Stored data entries
* * * *

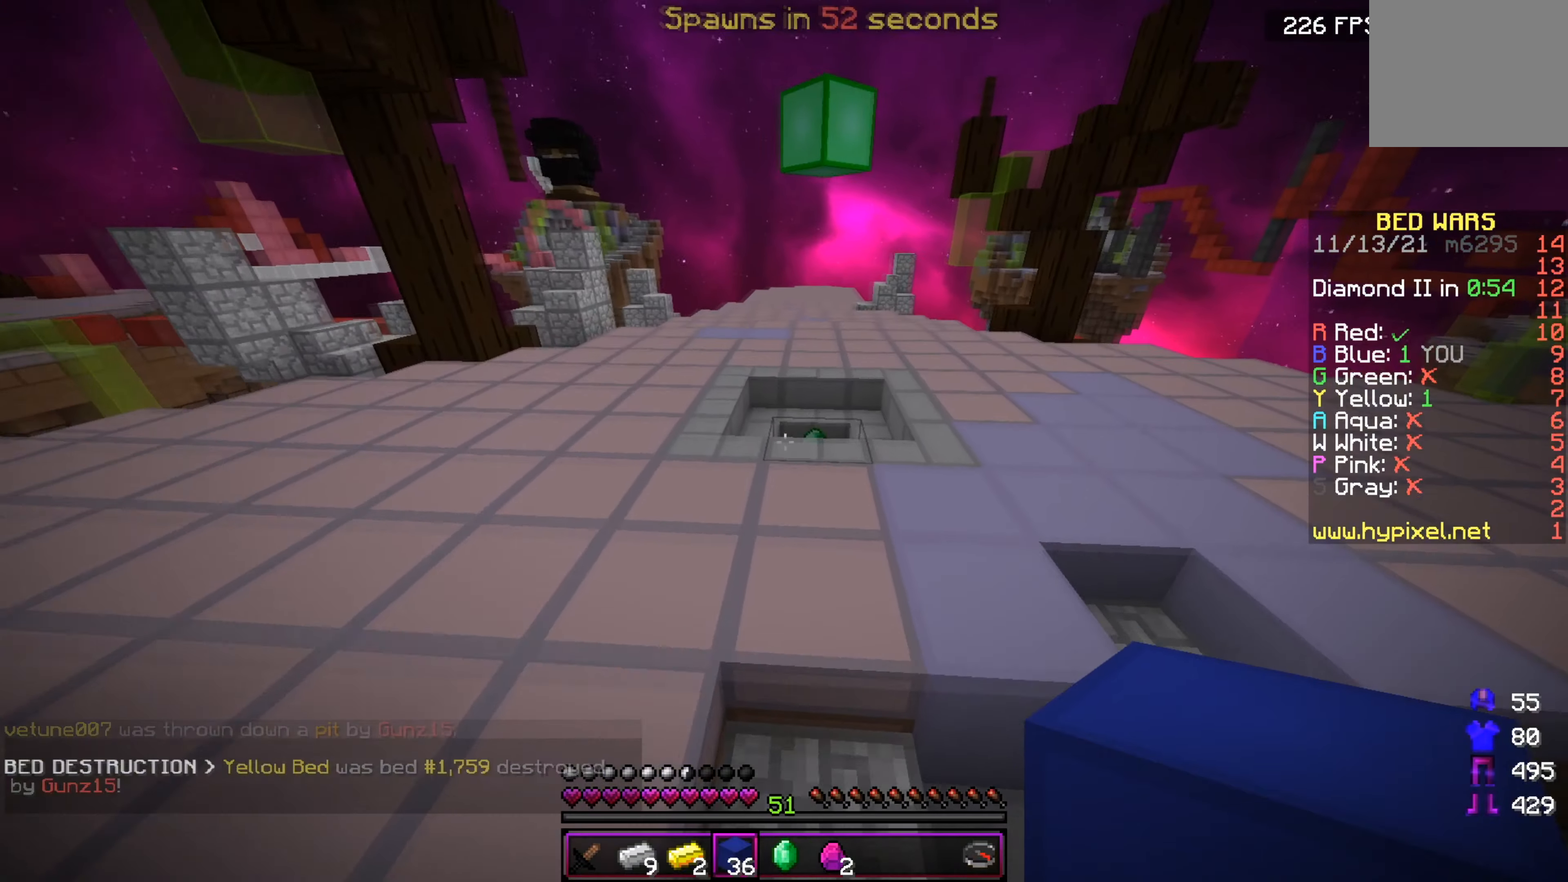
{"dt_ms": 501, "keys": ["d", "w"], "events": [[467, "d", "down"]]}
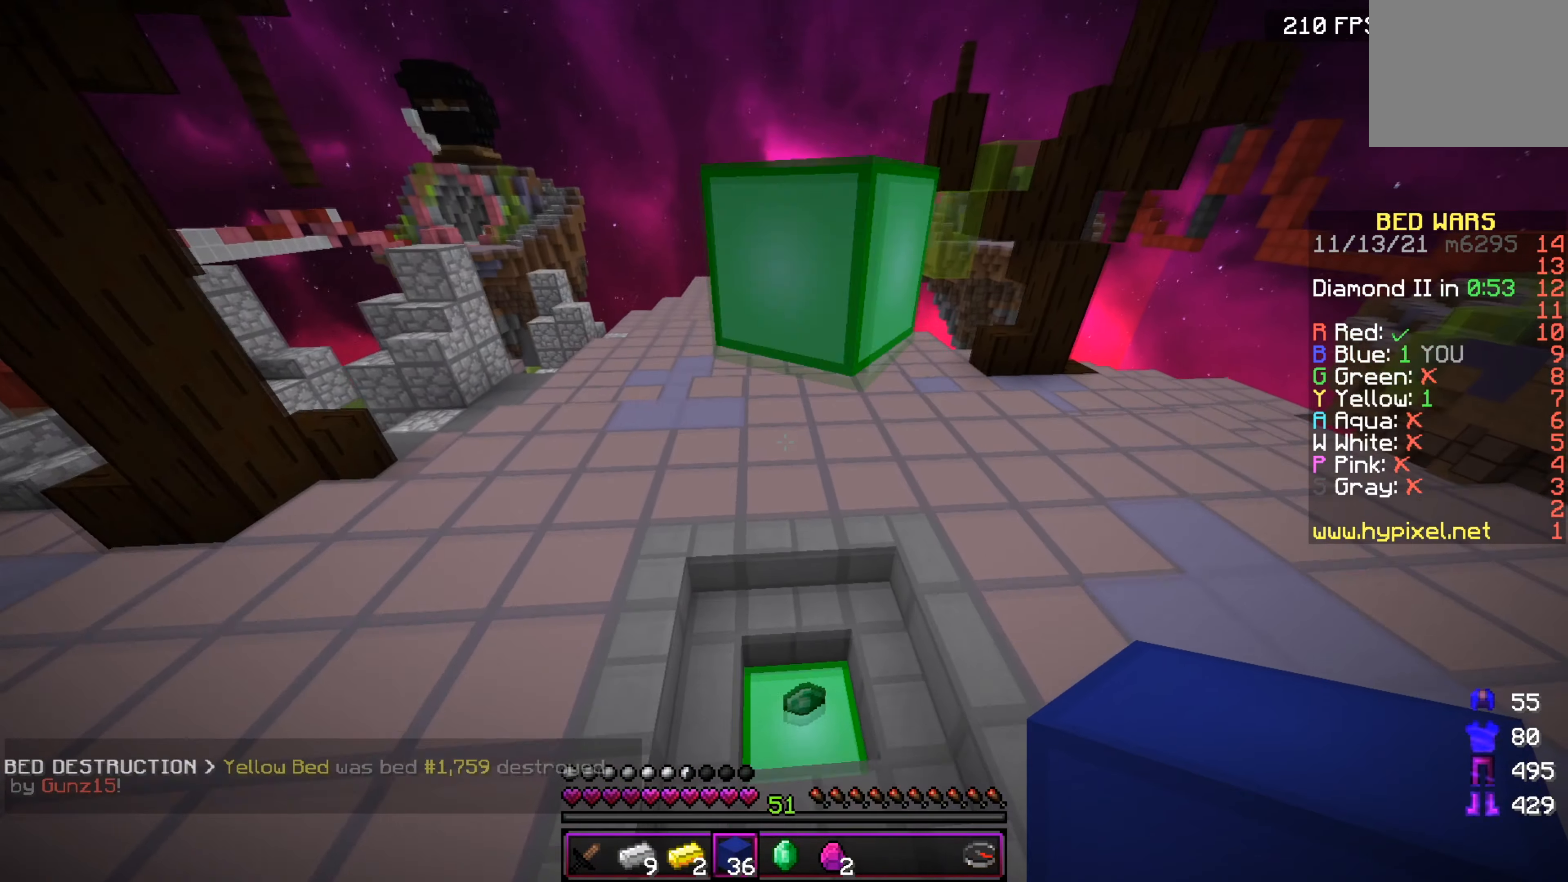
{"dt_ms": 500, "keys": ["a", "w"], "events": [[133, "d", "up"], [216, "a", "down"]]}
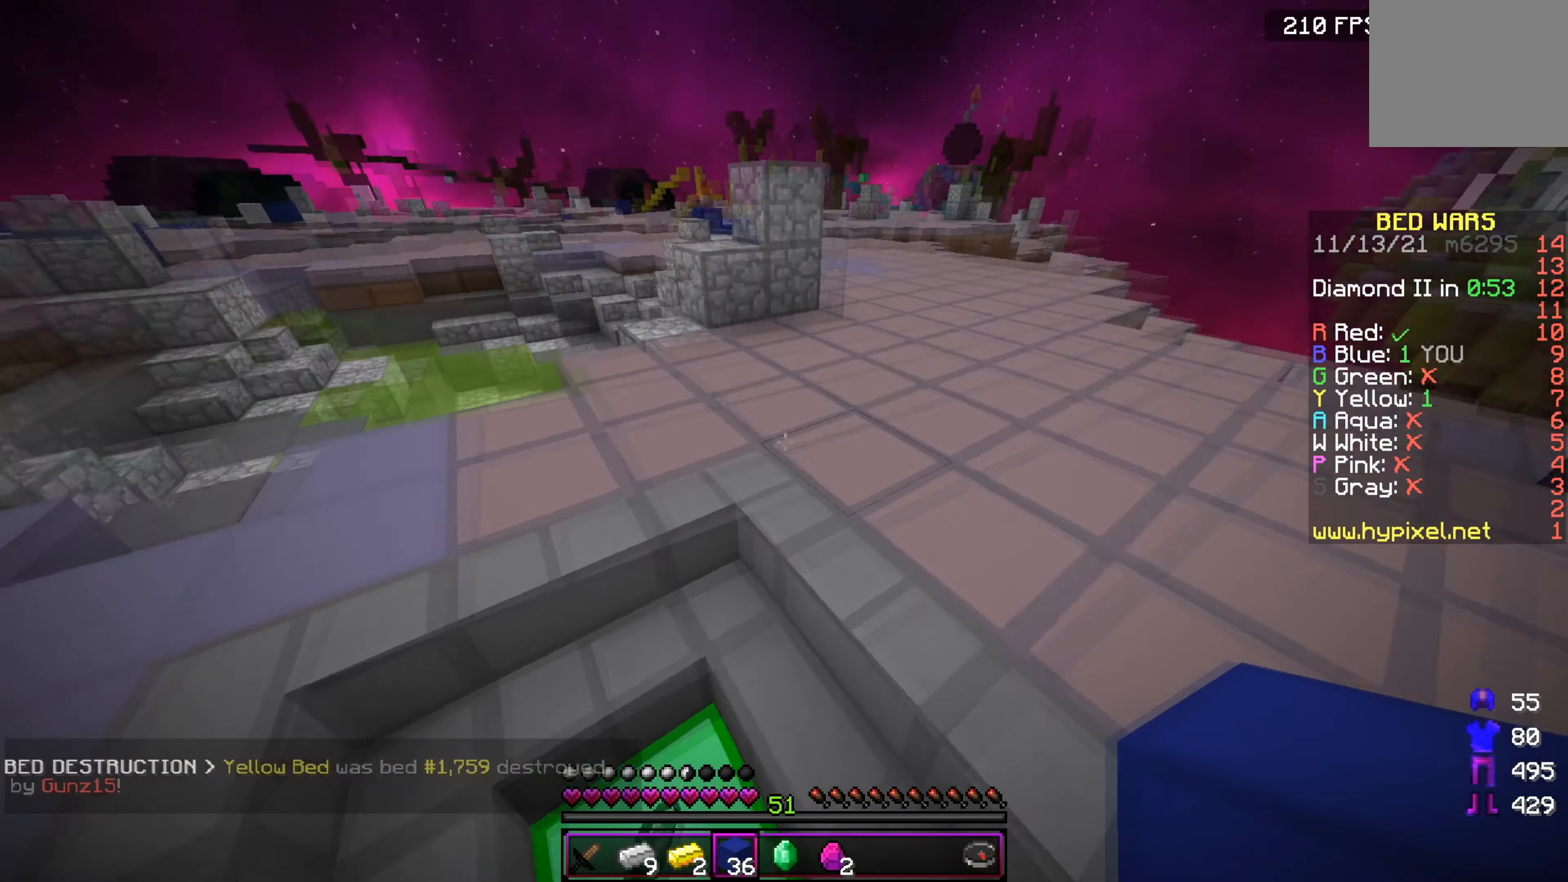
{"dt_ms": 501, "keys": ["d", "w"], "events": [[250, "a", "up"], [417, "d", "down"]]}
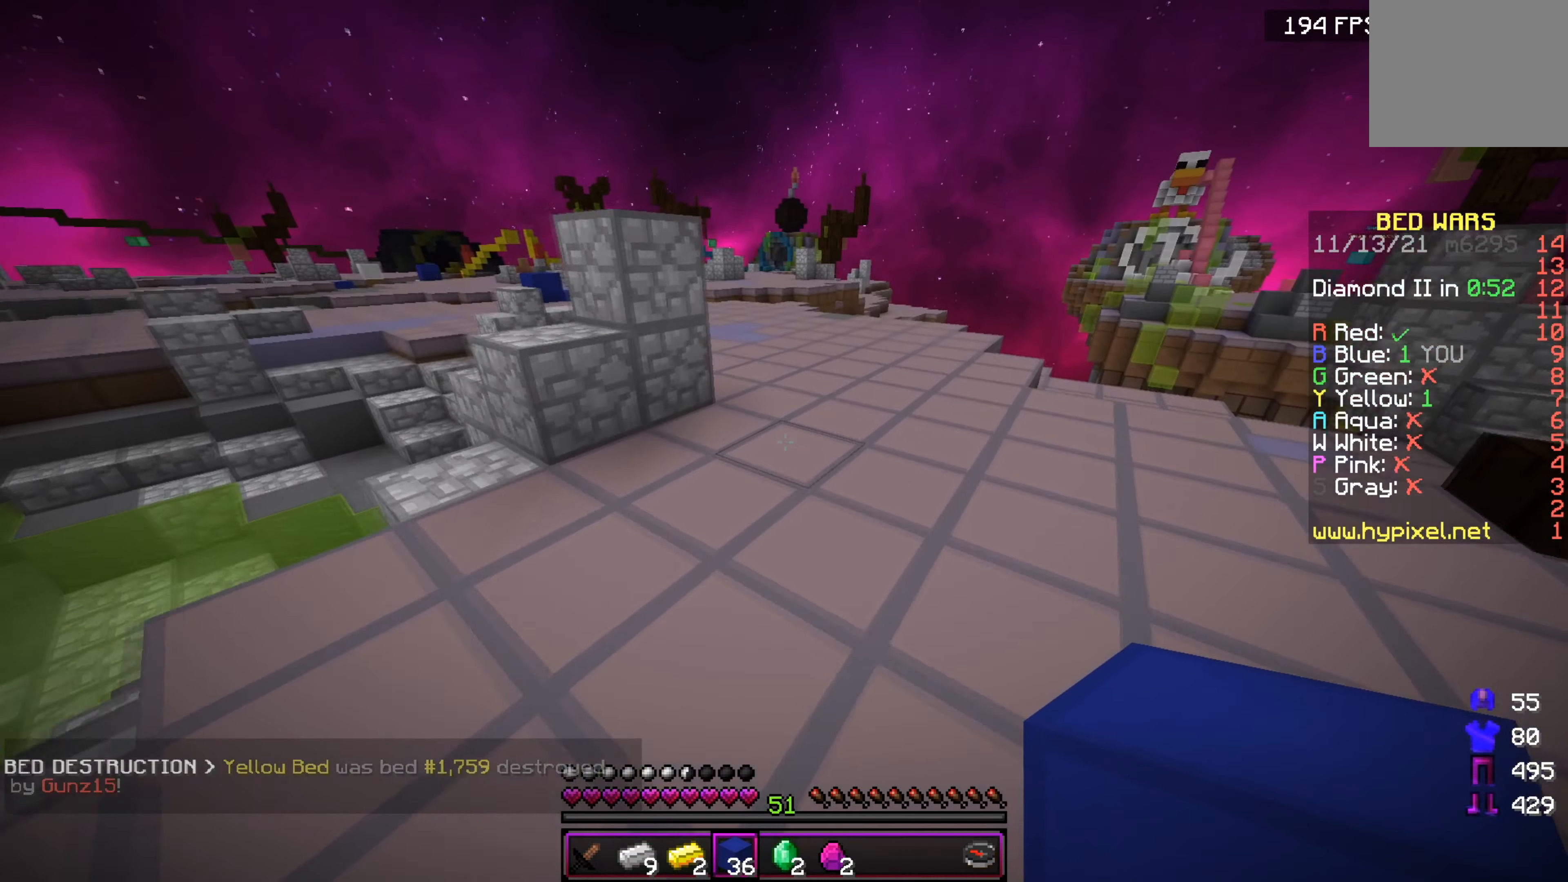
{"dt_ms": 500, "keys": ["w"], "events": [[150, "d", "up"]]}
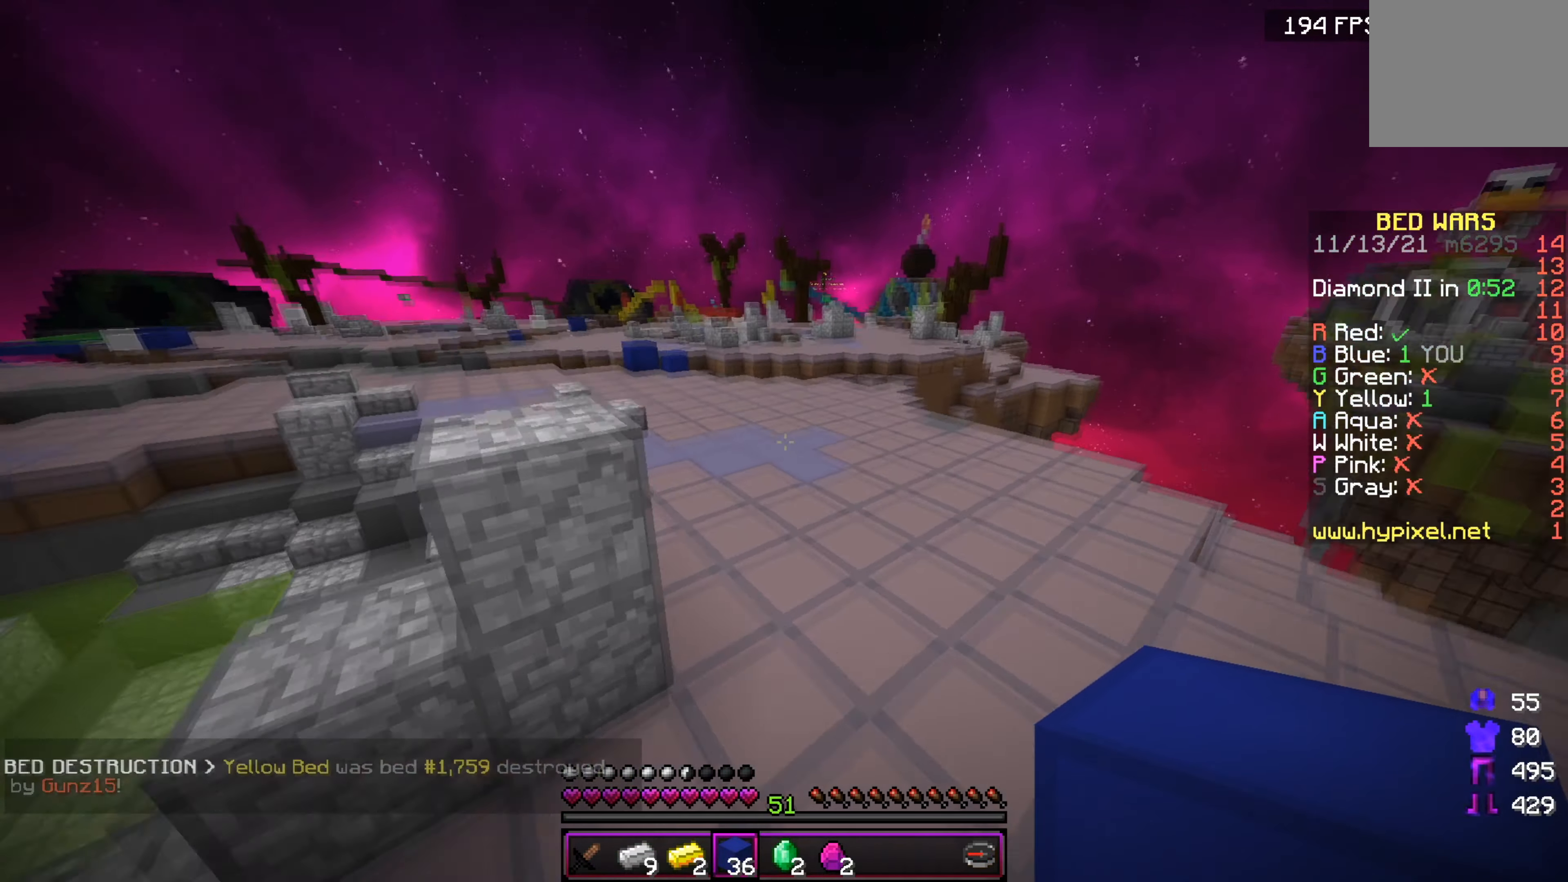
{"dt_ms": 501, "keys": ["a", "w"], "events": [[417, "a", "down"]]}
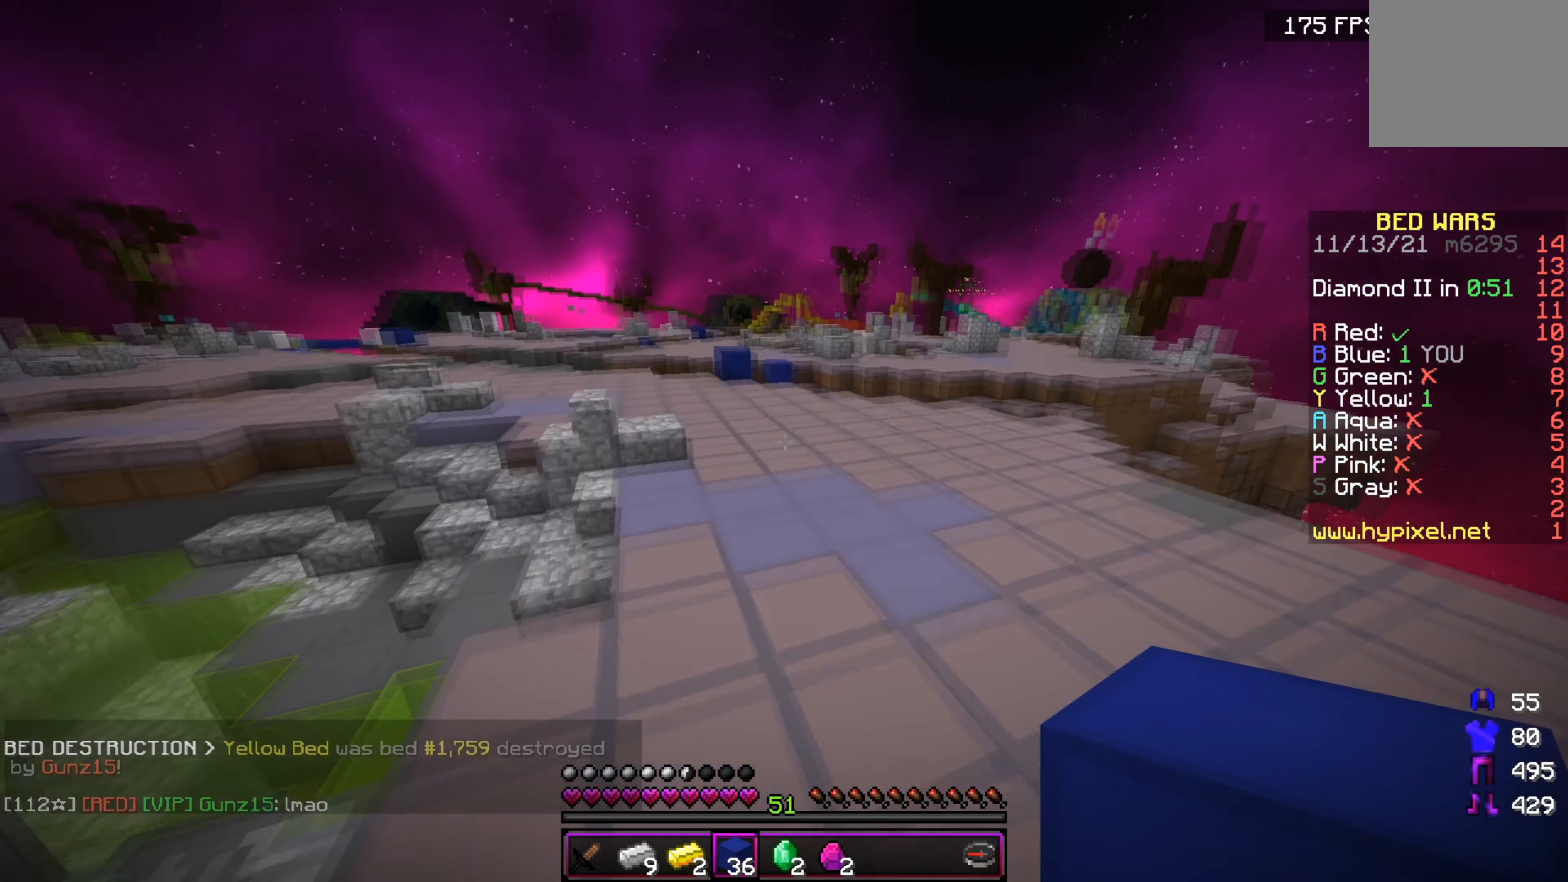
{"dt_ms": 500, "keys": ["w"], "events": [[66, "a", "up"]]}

* * * *

# TASK OBJECTIVE
Without the images, output all the entries exactly as they stand.

# SOLUTION TO THE PROBLEM
{"dt_ms": 501, "keys": ["d", "w"], "events": [[467, "d", "down"]]}
{"dt_ms": 500, "keys": ["a", "w"], "events": [[133, "d", "up"], [216, "a", "down"]]}
{"dt_ms": 501, "keys": ["d", "w"], "events": [[250, "a", "up"], [417, "d", "down"]]}
{"dt_ms": 500, "keys": ["w"], "events": [[150, "d", "up"]]}
{"dt_ms": 501, "keys": ["a", "w"], "events": [[417, "a", "down"]]}
{"dt_ms": 500, "keys": ["w"], "events": [[66, "a", "up"]]}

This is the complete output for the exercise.